Уж там нос к носу столкнулась с Любавой: та – в изодранной рубахе, простоволосая – шарила под приступками. Крепкие прежде доски легко ломались под ее руками, сыпались золой.

– Любава, ты ли? – зашептала Раска, нагибаясь к свекрови. – Любава, что ж стряслось?

– Ты? – прошипела тётка, ожгла недобрым взглядом: в темноте чудно и страшно сверкнули ее глаза. – Вернулась, гадюка, приползла. Лучше б тебя волки загрызли, паскудная. Через тебя я всего лишилась. Что матерь твоя бесстыжая, что ты. Пошла отсель!

– Как сгорели? Кто? Да не молчи ты, проклятая! – Раска крепенько тряхнула свекровь за плечо. – Очнись, безумица!

– Не тронь! – Любава подалась от невестки, руками взмахнула и повалилась на землю, завыла тихонько. – Все через тебя, все. Ты на нас беду накликала, из-за тебя все сродники из дома ушли. Не захотели остаться, позабыли. А ты, змея, все краше и краше! Мужа моего сманивать принялась?

– Ах ты! – Раска в сердцах пнула злоязыкую по ноге. – Через меня, говоришь?! Кто за березовицу* взялся? Лакали с дядькой Жданом, ни дня не просыхали! Кому ж охота на такое-то глядеть, в дурном дому деток растить. Сами и разогнали! Признавайся, подлая, ты домину спалила? Где дядька Ждан?

Любава вызверилась:

– Ты мужа моего приворожила! Ты, тварь! Тебя на лавку хотел взять заместо меня! Не бывать тому, слышала, змея?! Мой был муж, моим и останется!

Тут Раска и разумела, а вслед за тем и обомлела наново. Любава-то завсегда с чудинкой была: ревнючая, злая, жадная.

– Ты ли, что ли? – шептала. – Ты дом спалила? Дядька Ждан там остался?

Любава взором ожгла страшным:

– Я спалила, я.
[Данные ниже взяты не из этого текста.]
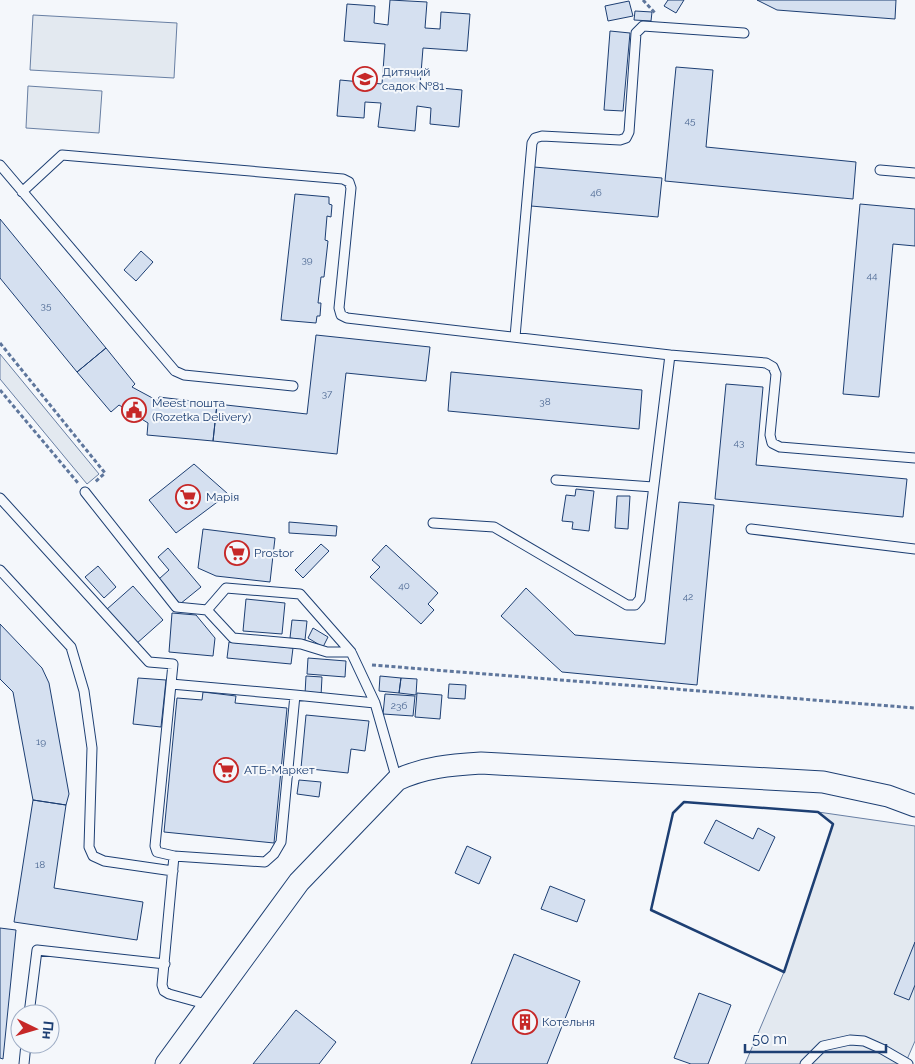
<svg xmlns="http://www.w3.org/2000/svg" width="915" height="1064" font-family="Raleway,sans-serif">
	<rect width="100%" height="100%" fill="#f4f7fb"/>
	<path fill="#e3e9f0" stroke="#687fa3" d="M33,15l144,8 -3,55 -144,-8z
		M28,86l74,5 -3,42 -73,-5z
		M0,354l99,120 -12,10 -87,-105z
		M818,812l97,14v215l-10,23h-160l39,-92 49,-148z"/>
	<path fill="#d5e0f0" stroke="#1d3f73" d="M390,0l37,2 -2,26 15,1 1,-17 29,2 -3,37 -44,-3 -3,38 42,4 -3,37 -29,-3 1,-16 -14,-2 -2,25 -37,-4 3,-24 -16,-1 -1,16 -27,-2 3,-36 42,4 3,-40 -41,-3 3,-37 28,2 -1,17 14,2z
		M668,0h16l-8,13 -12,-7z
		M757,0h139l-1,19 -118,-9z
		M629,1l4,15 -25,5 -3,-15z
		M635,11l17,1 -1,9 -17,-1z
		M610,31l20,2 -7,78 -19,-1z
		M676,67l37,3 -7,77 150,15 -3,37 -188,-18z
		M534,167l128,11 -4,39 -127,-11z
		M295,194l34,3v7l3,1 -1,12 -4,-1 -2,24 3,1 -4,36h-3l-3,26h3l-1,13h-3l-1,7 -35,-3z
		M860,204l55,5v37l-22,-2 -14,153 -36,-3z
		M0,219l106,129 -29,24 -77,-94z
		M141,251l12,11 -17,19 -12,-11z
		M316,335l114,12 -4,34 -80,-8 -9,81 -124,-13 4,-37 90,10z
		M106,348l29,36 -3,3 26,14 1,-4 58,7 -4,37 -66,-6 1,-12 -29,-18 -8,7 -34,-40z
		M451,372l191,18 -3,39 -191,-18z
		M726,384l37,3 -7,78 151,14 -4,38 -188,-18z
		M194,464l34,30 -52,39 -27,-33z
		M576,489l18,2 -5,40 -17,-2 1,-7 -11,-1 4,-26 9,1z
		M617,496h13l-2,33 -13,-1z
		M679,502l35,3 -17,180 -135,-13 -61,-56 25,-28 49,47 90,9z
		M289,522l48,4 -1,10 -47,-3z
		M203,529l72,9 -5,44 -54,-6 -18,-8z
		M321,544l8,7 -26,27 -8,-8z
		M386,545l52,48 -10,11 6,6 -13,14 -51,-47 10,-10 -8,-7z
		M168,548l33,39 -21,17 -21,-25 10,-9 -11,-13z
		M98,566l18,21 -12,11 -19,-21z
		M133,586l30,34 -27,24 -30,-34z
		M246,599l39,4 -3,31 -39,-3z
		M172,613l24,2 19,23 -2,18 -44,-4z
		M292,620l15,1 -2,19 -15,-2z
		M0,624l42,44 7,15 20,111 -3,11 -33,-5 -20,-108 -13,-13z
		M313,628l15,9 -5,10 -15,-9z
		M229,642l64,6 -2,16 -64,-6z
		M308,658l38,3 -1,16 -38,-3z
		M306,676l16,1 -1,19 -16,-2z
		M380,676l21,2 -2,15 -20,-2z
		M138,678l28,2 -5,47 -28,-3z
		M401,678l16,1 -1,16 -17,-2z
		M449,684l17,1 -1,14 -17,-1z
		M203,692l33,4 -1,7 52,5 -13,135 -110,-11 13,-134 25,2z
		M417,693l25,2 -2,24 -25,-2z
		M385,694l30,2 -2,20 -30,-2z
		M306,715l63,6 -4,30 -14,-2 -3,24 -47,-5z
		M299,780l22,2 -2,15 -22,-3z
		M33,800l33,5 -12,83 89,14 -6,38 -123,-18z
		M716,820l37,19 5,-11 17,9 -16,34 -55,-28z
		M467,846l24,11 -12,27 -24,-11z
		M550,886l35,14 -8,22 -36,-13z
		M0,928l16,2 -13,129 -3,-1z
		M915,942v43l-6,15 -15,-6z
		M514,954l66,27 -33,83h-76z
		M699,993l32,12 -23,59h-17l-17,-6z
		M296,1010l40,32 -17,22h-66z"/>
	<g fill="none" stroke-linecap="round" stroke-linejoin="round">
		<defs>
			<path id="service" d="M0,165l175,206 9,4 109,11
				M880,170l35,3
				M22,192l40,-37 281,24 6,3 2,6 -12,120 2,7 6,3 323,37 96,8 7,4 3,7 -6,61 2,8 8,4 135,11
				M515,337l17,-194 3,-5 7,-2 78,4 6,-2 3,-6 7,-99 7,-7 101,7
				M556,480l97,7
				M85,492l91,115 31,3 26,28 68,6 26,8h24
				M0,498l149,164 24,2 -2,20
				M433,523l61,4 133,78h8l5,-6 30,-244
				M751,529l164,20
				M0,570l71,77 13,44 8,57 -3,99 4,9 11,5 69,10
				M207,610l19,-22 74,6 51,58 24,51
				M295,695l80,8 22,77
				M174,856l91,6 9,-8 7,-12 14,-147 -124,-11 -16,162 2,6 17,4 -12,129 2,6 5,3 40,11
				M29,1014l8,-64 128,14
				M24,1064l2,-20
				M805,1064l18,-18 27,-6 14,1 18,8 26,15"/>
			<path id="tertiary" d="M166,1064l133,-182 98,-102c27,-13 54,-15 84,-17l342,19 65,14 27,10"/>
		</defs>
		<use href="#service" stroke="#1d3f73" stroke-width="11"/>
		<use href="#tertiary" stroke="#1d3f73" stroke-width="23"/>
		<path stroke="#5e769c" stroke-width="3" stroke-dasharray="4 2.5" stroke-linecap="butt" d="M643,0l12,13
			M0,343l105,130 -11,10
			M0,390l78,93
			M372,665l543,43"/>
		<use href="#service" stroke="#f4f7fb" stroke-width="9"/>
		<use href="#tertiary" stroke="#f4f7fb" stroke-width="21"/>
		<path stroke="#1d3f73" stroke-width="2.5" d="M684,802l134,10 15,12 -49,148 -133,-62 22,-97z"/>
	</g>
	<defs>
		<symbol id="school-ring" viewBox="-11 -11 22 22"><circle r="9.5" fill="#f4f7fb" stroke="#c62828" stroke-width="1.5"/><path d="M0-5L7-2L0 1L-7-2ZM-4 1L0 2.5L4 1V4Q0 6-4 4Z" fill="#c62828"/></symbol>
		<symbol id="civic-ring" viewBox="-11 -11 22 22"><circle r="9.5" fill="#f4f7fb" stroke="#c62828" stroke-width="1.5"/><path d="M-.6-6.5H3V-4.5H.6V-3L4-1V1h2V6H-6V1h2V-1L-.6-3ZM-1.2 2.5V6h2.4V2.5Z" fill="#c62828"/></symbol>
		<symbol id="supermarket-ring" viewBox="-11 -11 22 22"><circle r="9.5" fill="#f4f7fb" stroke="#c62828" stroke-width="1.5"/><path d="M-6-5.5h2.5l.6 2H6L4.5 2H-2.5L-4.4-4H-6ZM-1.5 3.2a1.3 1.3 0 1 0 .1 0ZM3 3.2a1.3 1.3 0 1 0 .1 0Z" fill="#c62828"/></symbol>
		<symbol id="building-ring" viewBox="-11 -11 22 22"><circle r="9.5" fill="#f4f7fb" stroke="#c62828" stroke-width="1.5"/><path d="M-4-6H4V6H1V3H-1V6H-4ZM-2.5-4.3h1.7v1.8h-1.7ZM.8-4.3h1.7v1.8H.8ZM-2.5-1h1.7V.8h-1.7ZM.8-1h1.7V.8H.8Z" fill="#c62828"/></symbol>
	</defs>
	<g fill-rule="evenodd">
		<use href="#school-ring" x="351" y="65" width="28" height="28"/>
		<use href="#civic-ring" x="120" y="396" width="28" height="28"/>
		<use href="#supermarket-ring" x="174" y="483" width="28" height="28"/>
		<use href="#supermarket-ring" x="223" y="539" width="28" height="28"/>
		<use href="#supermarket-ring" x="212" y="756" width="28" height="28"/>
		<use href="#building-ring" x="511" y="1008" width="28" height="28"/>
	</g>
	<g text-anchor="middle" stroke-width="4" stroke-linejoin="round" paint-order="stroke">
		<g font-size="10" fill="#4b6792">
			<text x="690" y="124">45</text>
			<text x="596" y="196">46</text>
			<text x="307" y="263">39</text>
			<text x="872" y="279">44</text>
			<text x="46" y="309">35</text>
			<text x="327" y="397">37</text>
			<text x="545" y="405">38</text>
			<text x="739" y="446">43</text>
			<text x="404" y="589">40</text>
			<text x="688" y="600">42</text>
			<text x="399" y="709">23б</text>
			<text x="41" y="745">19</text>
			<text x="40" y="868">18</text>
		</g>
		<g font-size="12" fill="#1d3f73" stroke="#f4f7fb" text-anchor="start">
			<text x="382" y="76">Дитячий<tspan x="382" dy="14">садок №81</tspan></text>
			<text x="152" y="407">Meest пошта<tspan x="152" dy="14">(Rozetka Delivery)</tspan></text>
			<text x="206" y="501">Марія</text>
			<text x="254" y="557">Prostor</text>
			<text x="244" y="774">АТБ-Маркет</text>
			<text x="542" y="1026">Котельня</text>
		</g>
	</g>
	<g transform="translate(35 1029) rotate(95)"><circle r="24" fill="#f4f7fb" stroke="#9eadc5"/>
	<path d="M0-4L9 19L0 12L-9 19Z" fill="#c62828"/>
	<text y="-8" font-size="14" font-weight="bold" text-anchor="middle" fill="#1d3f73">Пн</text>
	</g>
	<path d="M745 1044v8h141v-8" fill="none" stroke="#1d3f73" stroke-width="2.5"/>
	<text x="752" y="1044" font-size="15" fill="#1d3f73" stroke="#f4f7fb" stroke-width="4" paint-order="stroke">50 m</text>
</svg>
Довольна теперь? Он меня из дома хотел выгнать, чтоб тебя вольно на лавке валять! Короб* мой отнял и тебе сулился отдать, подколодная! Ты, дурища, почто вернулась?!

– А ты не дурища?! Сама раздумай! – теперь и Раска озлилась. – На заимке в веже* долго ль протяну? Любава, ты... – замялась, – ты дядьку Ждана заживо?

Свекровь сжалась, задрожала:

– Я его по злобе пнула, а он упал, голову о край лавки расшиб. Раска, кровищи-то, – Любава икнула, глаза выпучила. – Узнают что я его, так живьем в землю воткнут. С того и дом спалила. Скотину едва успела вывести, пламя быстро занялось. Утресь в кустах схоронилась, слыхала, как вешенские говорили промеж себя. Думают, все мы тут погорели. Никто ж не знал, что сбежала ты. Очелье твое сыскали. Ты обронила, видать.